> Work item:
Leaving out the pictures, restate each record below word for word.

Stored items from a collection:
════════════════

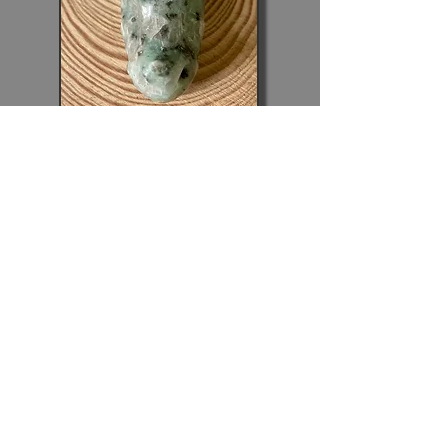
Tip:
Ga even rustig zitten, sluit je ogen en haal
een paar keer diep adem. Open je ogen dan
weer en focus je op de Draak (via de foto's).
Open je voor zijn Energie en vraag vanuit
onvoorwaardelijkheid of hij zich wil verbinden
met je. Wie weet voel je wat gebeuren, krijg je
een boodschap door of ervaar je een JA!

════════════════

> Problem solution:
Tip:
Ga even rustig zitten, sluit je ogen en haal
een paar keer diep adem. Open je ogen dan
weer en focus je op de Draak (via de foto's).
Open je voor zijn Energie en vraag vanuit
onvoorwaardelijkheid of hij zich wil verbinden
met je. Wie weet voel je wat gebeuren, krijg je
een boodschap door of ervaar je een JA!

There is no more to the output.